### Your goal:
The whole listing should come back exactly as written, except for the pictures.

==== Dataset section ====

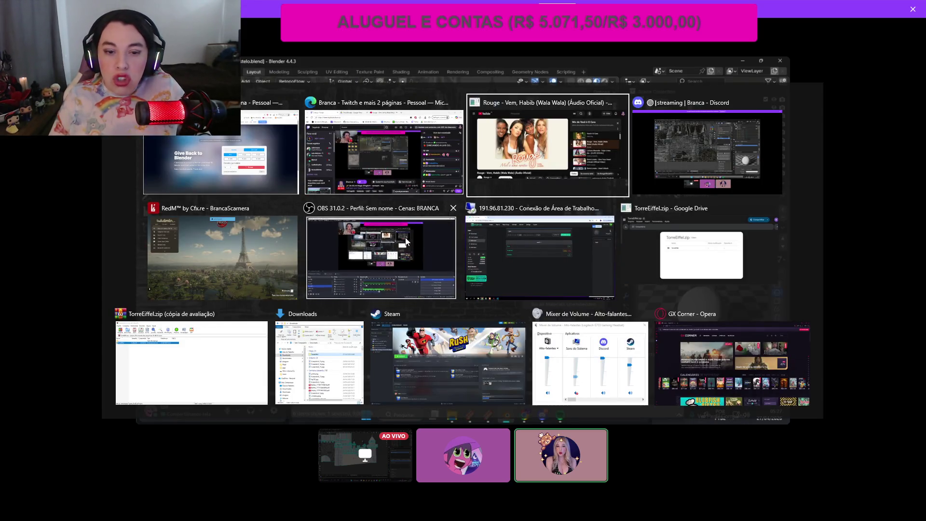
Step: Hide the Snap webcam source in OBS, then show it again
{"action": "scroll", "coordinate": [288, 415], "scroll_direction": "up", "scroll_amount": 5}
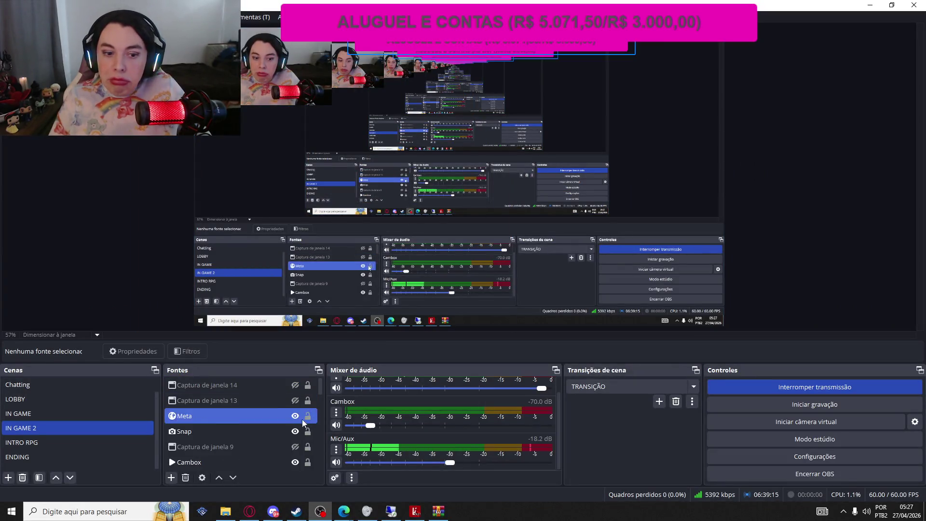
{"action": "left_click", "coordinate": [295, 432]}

====

### Result below:
Step: Hide the Snap webcam source in OBS, then show it again
{"action": "scroll", "coordinate": [288, 415], "scroll_direction": "up", "scroll_amount": 5}
{"action": "left_click", "coordinate": [295, 432]}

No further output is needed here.